In 1961, the Clark County Sheriff's Mounted Posse staged the "Rodeo of the Stars" outside the city limits, two blocks from the Las Vegas Strip.
Touring carnivals and sideshows were also impacting attendance. The Elk's parades in the City of Las Vegas were also losing the support of the hotel-casinos, outside the city limits, on the Las Vegas strip. The owners of the major resorts felt the Elk's event was for downtown Las Vegas. To regain the support of the major resort, the Elks moved the rodeo out of the City in 1969 and 1971.

=== 1997 Helldorado Closes Down ===
In 1979, the Elks moved the Helldorado parade from Fremont Street in the city to the Las Vegas Strip. Then in 1985, overshadowing the Elk's rodeo, the National Finals Rodeo for the first time took place in Las Vegas. The National Finals Rodeo is scheduled to take place in Las Vegas through 2035. Through the 1990s, the Elk's Helldorado, with its carnival, and rodeo, moved to various locations throughout the Las Vegas valley, looking for a home. Then in 1997, the historic Elk's Helldorado ceased operations.

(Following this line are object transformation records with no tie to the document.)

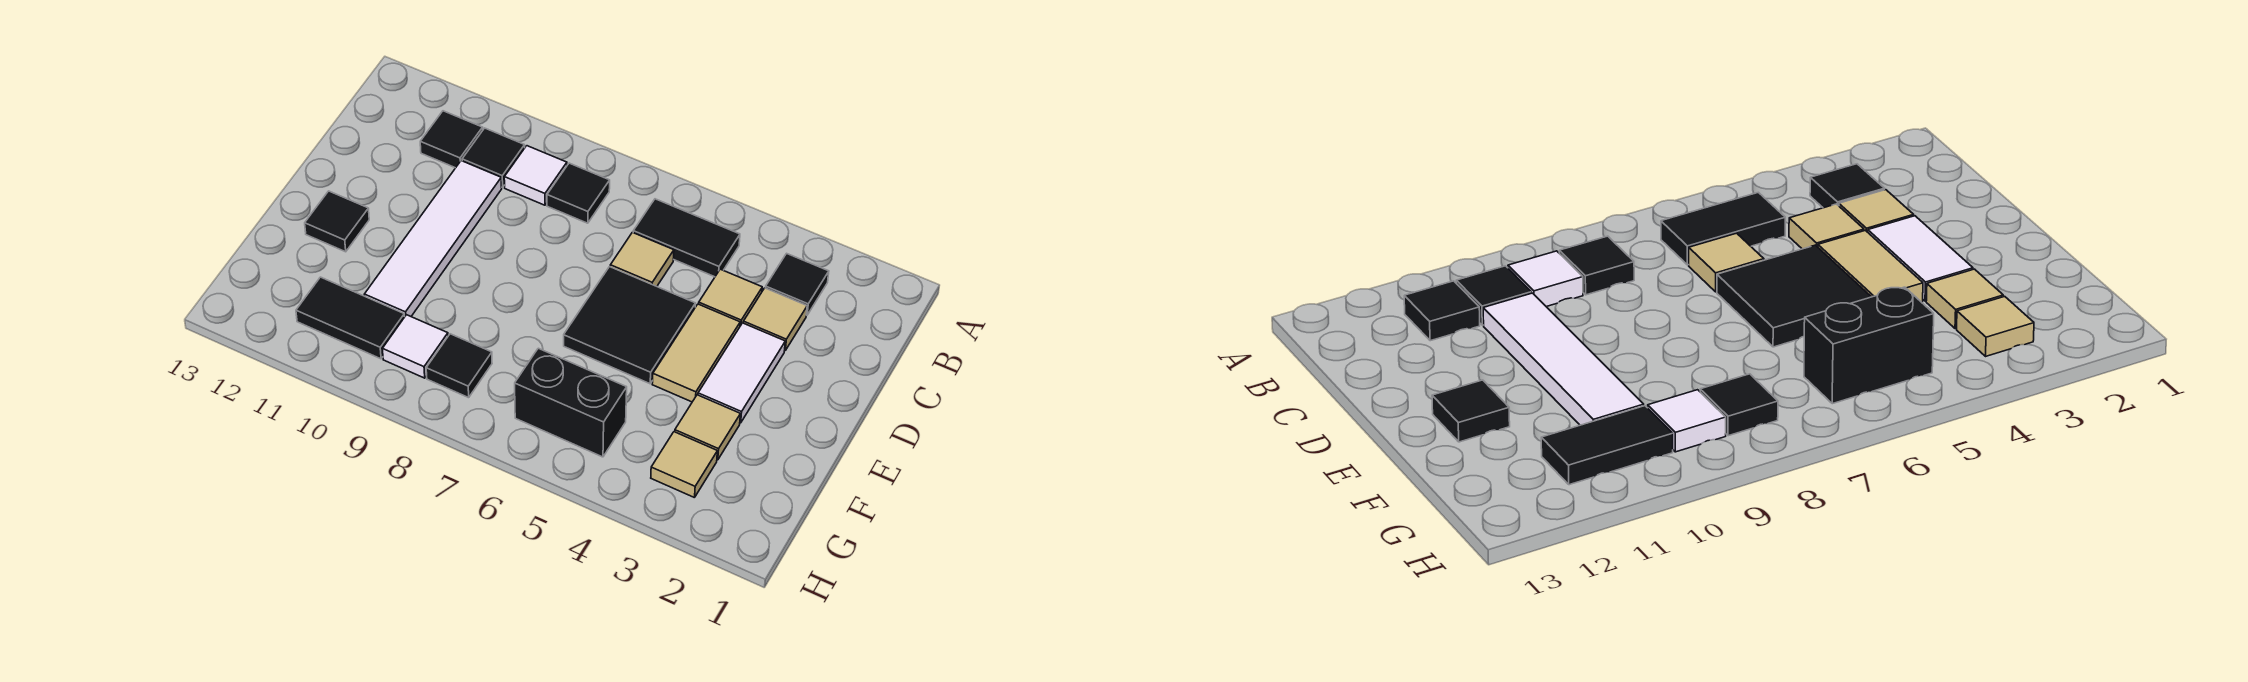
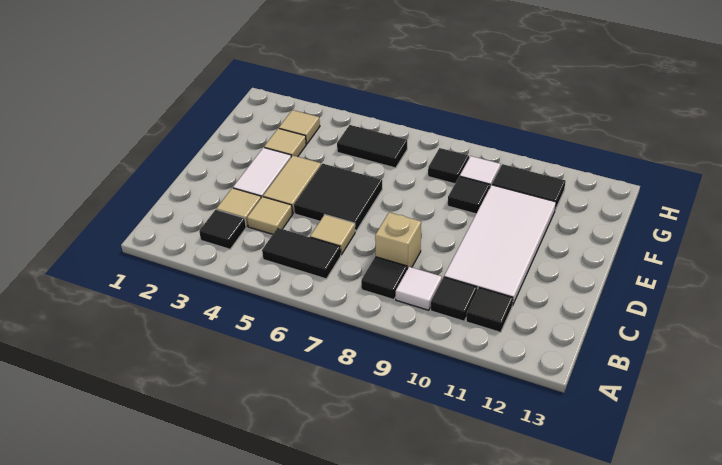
none -> tan brick C8 level 1
white tile C10:F10 level 1 -> white tile C10:F11 level 1
black tile E12 level 1 -> black tile F9 level 1
black brick G5:G6 level 1 -> black tile G5:G6 level 1

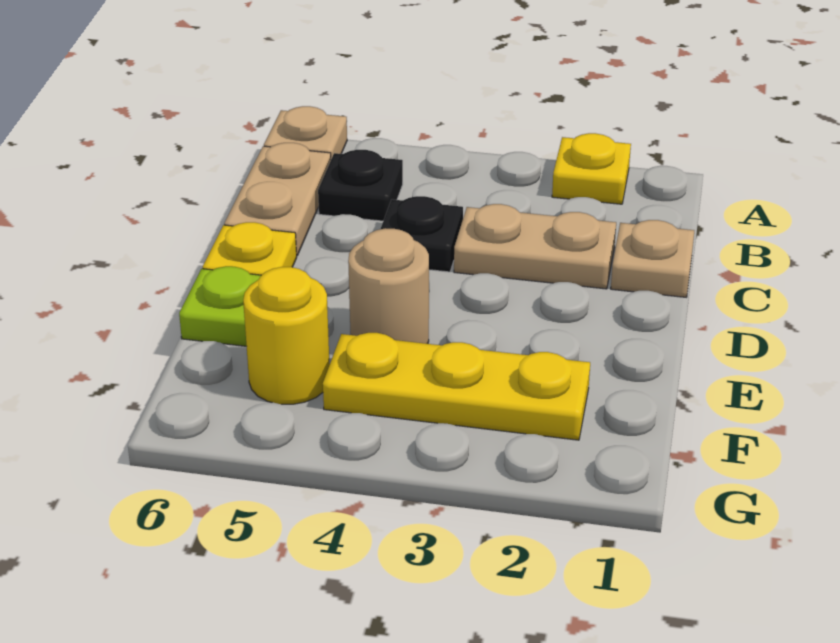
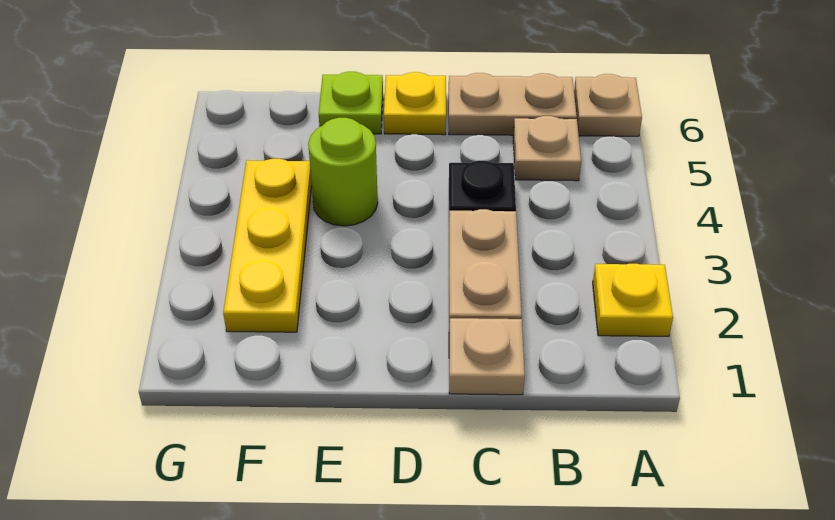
black plate B5 level 1 -> tan plate B5 level 1
tan round brick E4 level 1 -> lime round brick E4 level 1
yellow round brick F5 level 1 -> none

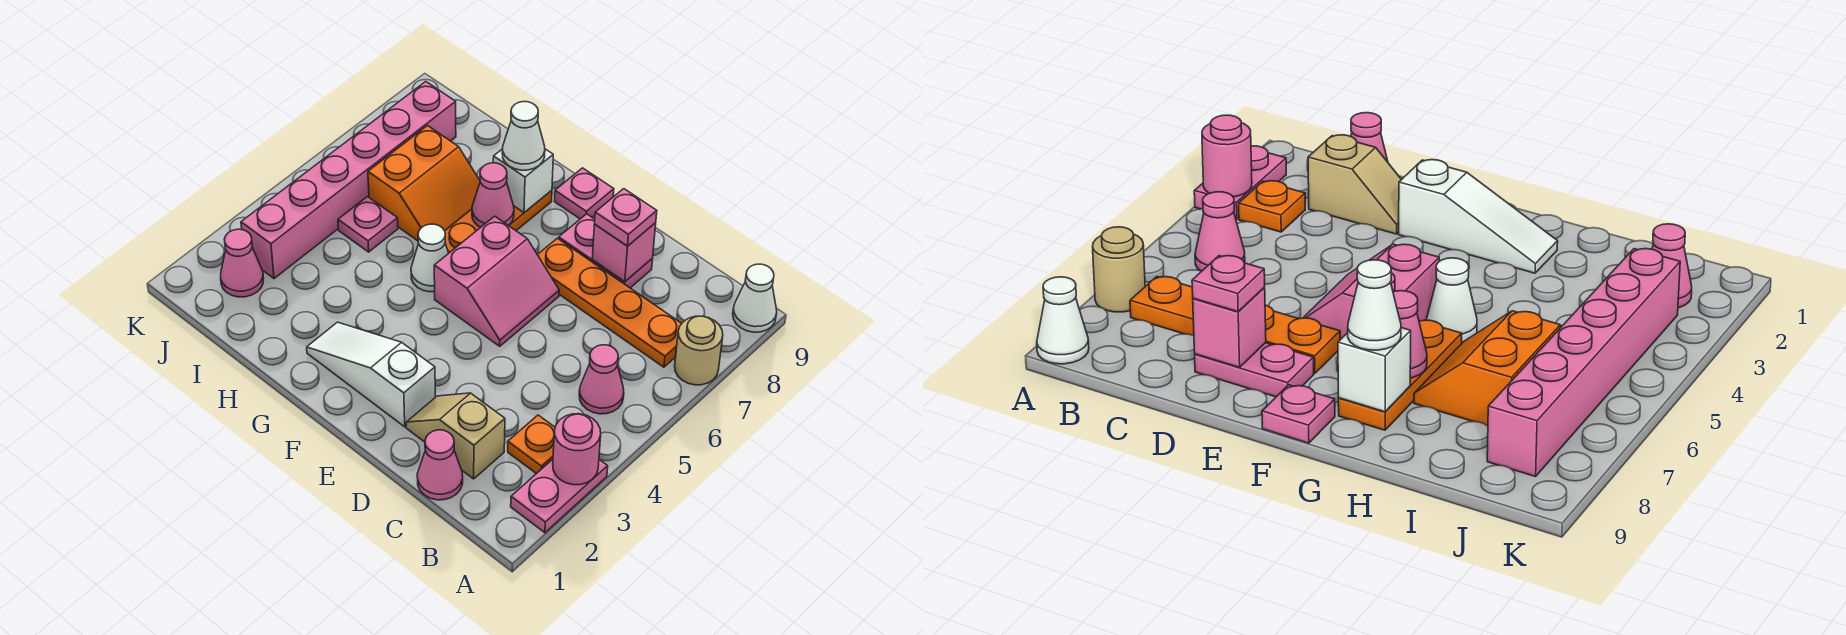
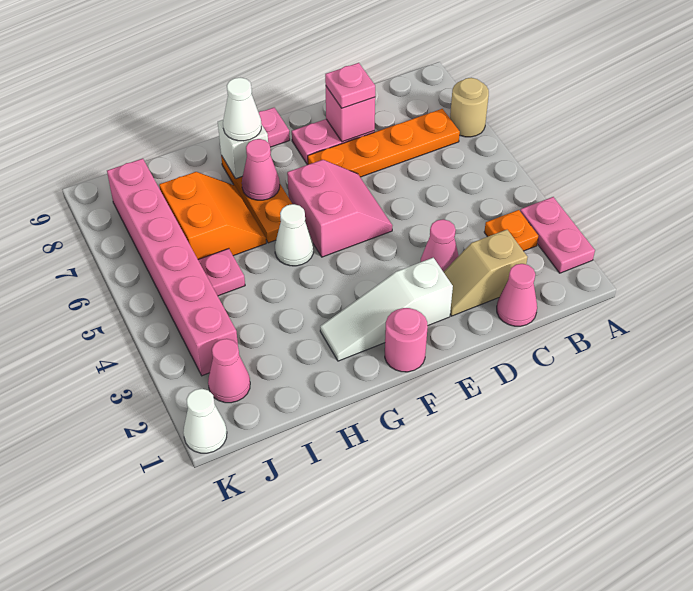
pink round brick A3 level 2 -> pink round brick F1 level 1
white cone A9 level 1 -> white cone K1 level 1
pink cone B5 level 1 -> pink cone D3 level 1

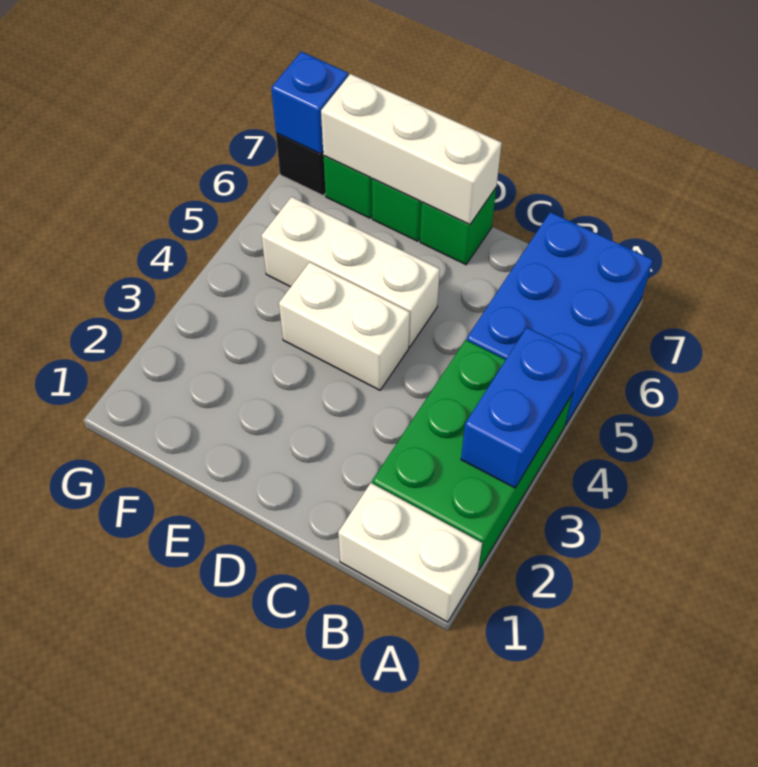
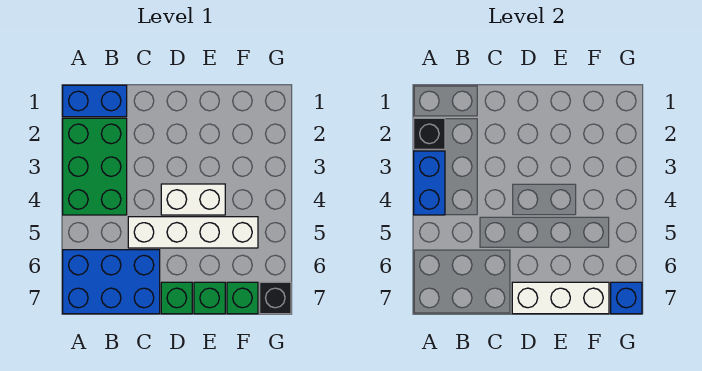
white brick A1:B1 level 1 -> blue brick A1:B1 level 1
none -> black brick A2 level 2
blue brick A5:B7 level 1 -> blue brick A6:C7 level 1
white brick D5:F5 level 1 -> white brick C5:F5 level 1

Helldorado returned eight years later, funded by the City of Las Vegas Centennial Commission.

== Present day ==

=== 2005 Helldorado returns as part of the City of Las Vegas 100th birthday celebration. ===
As a one-time event, in 2005, funded by the City of Las Vegas Centennial Commission, the Elk's Helldorado returned as part of the City of Las Vegas one hundredth birthday celebration.
The Elk's organization, feeling it could turn Helldorado into a self-funding event, asked for and received funding from the city's Centennial Commission for more than a decade.
However, 2016 was last year the Centennial Commission funded the Elks' efforts to produce a rodeo.

In 2018 and 2019, the City of Las Vegas Centennial Commission supported the production of parades under the Helldorado banner. In 2021, the City changed the name of the event to "Las Vegas Days" commemorating the community's birthday, May 1905, under the title "Las Vegas Days." Since then the original name “Helldorado” has been restored and the annual celebration continues.